Who remembers the moment, back in 1995, when Bill Gates wrote his famous Internet Tidal Wave Memo? In it he rallied his entire organization to the cause of the Internet, calling the new platform an existential threat/opportunity for Microsoft’s entire business. In the memo Gates wrote:

“I assign the Internet the highest level of importance. In this memo I want to make clear that our focus on the Internet is crucial to every part of our business. The Internet is the most important single development to come along since the IBM PC was introduced in 1981.”

The memo runs more than 5300 words and includes highly detailed product plans across all of Microsoft. In retrospect, it probably wasn’t a genius move to be so transparent – the memo became public during the US Dept. of Justice action against Microsoft in the late 1990s.

It strikes me that Larry Page at Google could have written such a memo to all Googlers last year. Of course, Page and his advisors must have learned from Microsoft’s mistakes, and certainly don’t want a declarative memo floating around the vast clouds of Internet eternity. Bad things can happen from direct mandates such as those made by Gates – in the memo he mentions that Microsoft must “match and beat” Netscape, for example, words that came back to haunt him during the DOJ action.

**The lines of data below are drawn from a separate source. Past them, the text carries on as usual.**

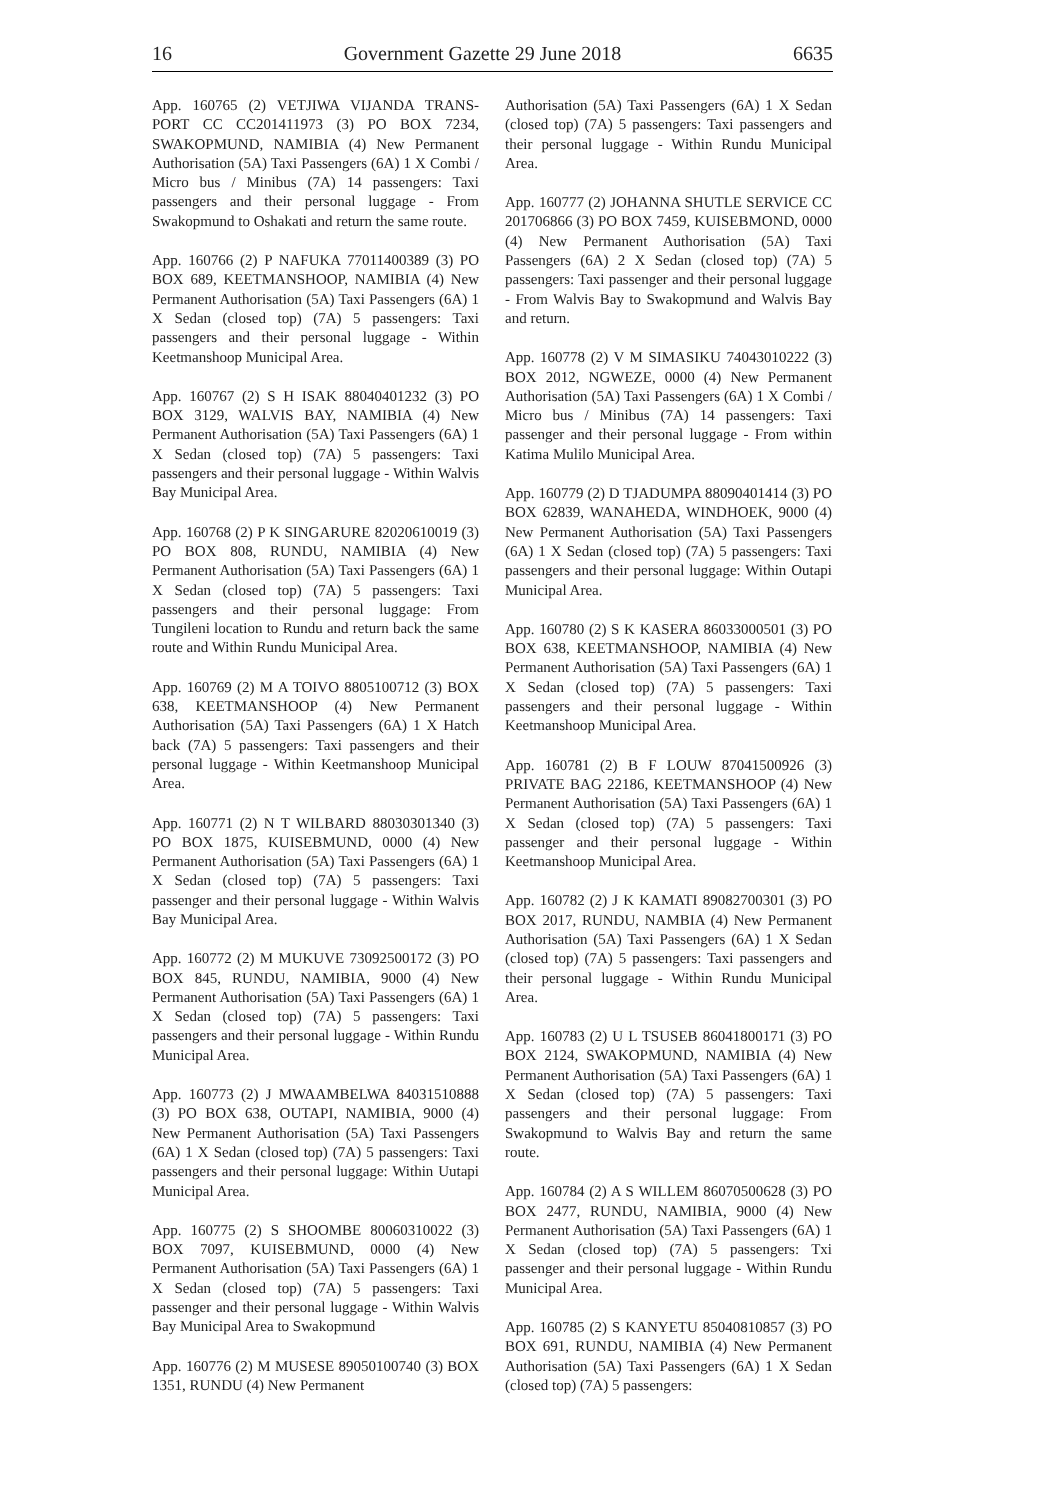16 Government Gazette 29 June 2018 6635
App. 160765 (2) VETJIWA VIJANDA TRANS-PORT CC CC201411973 (3) PO BOX 7234, SWAKOPMUND, NAMIBIA (4) New Permanent Authorisation (5A) Taxi Passengers (6A) 1 X Combi / Micro bus / Minibus (7A) 14 passengers: Taxi passengers and their personal luggage - From Swakopmund to Oshakati and return the same route.
App. 160766 (2) P NAFUKA 77011400389 (3) PO BOX 689, KEETMANSHOOP, NAMIBIA (4) New Permanent Authorisation (5A) Taxi Passengers (6A) 1 X Sedan (closed top) (7A) 5 passengers: Taxi passengers and their personal luggage - Within Keetmanshoop Municipal Area.
App. 160767 (2) S H ISAK 88040401232 (3) PO BOX 3129, WALVIS BAY, NAMIBIA (4) New Permanent Authorisation (5A) Taxi Passengers (6A) 1 X Sedan (closed top) (7A) 5 passengers: Taxi passengers and their personal luggage - Within Walvis Bay Municipal Area.
App. 160768 (2) P K SINGARURE 82020610019 (3) PO BOX 808, RUNDU, NAMIBIA (4) New Permanent Authorisation (5A) Taxi Passengers (6A) 1 X Sedan (closed top) (7A) 5 passengers: Taxi passengers and their personal luggage: From Tungileni location to Rundu and return back the same route and Within Rundu Municipal Area.
App. 160769 (2) M A TOIVO 8805100712 (3) BOX 638, KEETMANSHOOP (4) New Permanent Authorisation (5A) Taxi Passengers (6A) 1 X Hatch back (7A) 5 passengers: Taxi passengers and their personal luggage - Within Keetmanshoop Municipal Area.
App. 160771 (2) N T WILBARD 88030301340 (3) PO BOX 1875, KUISEBMUND, 0000 (4) New Permanent Authorisation (5A) Taxi Passengers (6A) 1 X Sedan (closed top) (7A) 5 passengers: Taxi passenger and their personal luggage - Within Walvis Bay Municipal Area.
App. 160772 (2) M MUKUVE 73092500172 (3) PO BOX 845, RUNDU, NAMIBIA, 9000 (4) New Permanent Authorisation (5A) Taxi Passengers (6A) 1 X Sedan (closed top) (7A) 5 passengers: Taxi passengers and their personal luggage - Within Rundu Municipal Area.
App. 160773 (2) J MWAAMBELWA 84031510888 (3) PO BOX 638, OUTAPI, NAMIBIA, 9000 (4) New Permanent Authorisation (5A) Taxi Passengers (6A) 1 X Sedan (closed top) (7A) 5 passengers: Taxi passengers and their personal luggage: Within Uutapi Municipal Area.
App. 160775 (2) S SHOOMBE 80060310022 (3) BOX 7097, KUISEBMUND, 0000 (4) New Permanent Authorisation (5A) Taxi Passengers (6A) 1 X Sedan (closed top) (7A) 5 passengers: Taxi passenger and their personal luggage - Within Walvis Bay Municipal Area to Swakopmund
App. 160776 (2) M MUSESE 89050100740 (3) BOX 1351, RUNDU (4) New Permanent
Authorisation (5A) Taxi Passengers (6A) 1 X Sedan (closed top) (7A) 5 passengers: Taxi passengers and their personal luggage - Within Rundu Municipal Area.
App. 160777 (2) JOHANNA SHUTLE SERVICE CC 201706866 (3) PO BOX 7459, KUISEBMOND, 0000 (4) New Permanent Authorisation (5A) Taxi Passengers (6A) 2 X Sedan (closed top) (7A) 5 passengers: Taxi passenger and their personal luggage - From Walvis Bay to Swakopmund and Walvis Bay and return.
App. 160778 (2) V M SIMASIKU 74043010222 (3) BOX 2012, NGWEZE, 0000 (4) New Permanent Authorisation (5A) Taxi Passengers (6A) 1 X Combi / Micro bus / Minibus (7A) 14 passengers: Taxi passenger and their personal luggage - From within Katima Mulilo Municipal Area.
App. 160779 (2) D TJADUMPA 88090401414 (3) PO BOX 62839, WANAHEDA, WINDHOEK, 9000 (4) New Permanent Authorisation (5A) Taxi Passengers (6A) 1 X Sedan (closed top) (7A) 5 passengers: Taxi passengers and their personal luggage: Within Outapi Municipal Area.
App. 160780 (2) S K KASERA 86033000501 (3) PO BOX 638, KEETMANSHOOP, NAMIBIA (4) New Permanent Authorisation (5A) Taxi Passengers (6A) 1 X Sedan (closed top) (7A) 5 passengers: Taxi passengers and their personal luggage - Within Keetmanshoop Municipal Area.
App. 160781 (2) B F LOUW 87041500926 (3) PRIVATE BAG 22186, KEETMANSHOOP (4) New Permanent Authorisation (5A) Taxi Passengers (6A) 1 X Sedan (closed top) (7A) 5 passengers: Taxi passenger and their personal luggage - Within Keetmanshoop Municipal Area.
App. 160782 (2) J K KAMATI 89082700301 (3) PO BOX 2017, RUNDU, NAMBIA (4) New Permanent Authorisation (5A) Taxi Passengers (6A) 1 X Sedan (closed top) (7A) 5 passengers: Taxi passengers and their personal luggage - Within Rundu Municipal Area.
App. 160783 (2) U L TSUSEB 86041800171 (3) PO BOX 2124, SWAKOPMUND, NAMIBIA (4) New Permanent Authorisation (5A) Taxi Passengers (6A) 1 X Sedan (closed top) (7A) 5 passengers: Taxi passengers and their personal luggage: From Swakopmund to Walvis Bay and return the same route.
App. 160784 (2) A S WILLEM 86070500628 (3) PO BOX 2477, RUNDU, NAMIBIA, 9000 (4) New Permanent Authorisation (5A) Taxi Passengers (6A) 1 X Sedan (closed top) (7A) 5 passengers: Txi passenger and their personal luggage - Within Rundu Municipal Area.
App. 160785 (2) S KANYETU 85040810857 (3) PO BOX 691, RUNDU, NAMIBIA (4) New Permanent Authorisation (5A) Taxi Passengers (6A) 1 X Sedan (closed top) (7A) 5 passengers:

Here’s what Page might have written to his staff in 2011, with just a few words shifted:

” I assign social networking the highest level of importance. In this memo I want to make clear that our focus on social networking is crucial to every part of our business. Social networking is the most important single development to come along since Google was introduced in 1998.”

I very much doubt Page wrote anywhere that Google must “match and beat” Facebook. And unlike Gates, he probably did not pen detailed memos about integrating Google+ into all of Google’s products (as Gates did – for pages – declaring that Microsoft must integrate the Internet into all of its core products.)

But it’s certainly not lost on any Googler how important “social” is to the company: all of their bonuses were tied to social last year.

So why am I bringing this up now? Well, I’ve got no news hook. I’m just doing research for the book, and came across the memo, and its tone and urgency struck a familiar note. The furor around Search Plus Your World has died down, but it left a bad taste in a lot of folks’ mouths. But put in the context of “existential threat,” it’s easier to understand why Google did what it did.

Unlike the Internet, which was a freely accessible resource that any company could incorporate into its products and services, to date “social” has been dominated by one company, a company that Google has been unable to work with. Imagine if, when Gates wrote his Tidal Wave memo, the “Internet” he spoke of was controlled entirely by, say, MCI, and that Microsoft was unable to secure a deal to get all that Internet goodness into its future products.

That seems to be where Google finds itself, at least by its own reckoning. To continue being a great search engine, it needs the identity and relationship data found, for the most part, behind Facebook’s walls.

I’ve written elsewhere about the breakdown of the open web, the move toward more “walled gardens of data,” and what that does to Google’s ability to execute its core business of search. And it’s not just social – readers have sent me tons of information that predict how mobile, in particular, will escape the traditional reaches of Google’s spidering business model. I hope to pore through that information and post more here, but for now, it’s worth reading a bit of history to put Google’s moves into broader context.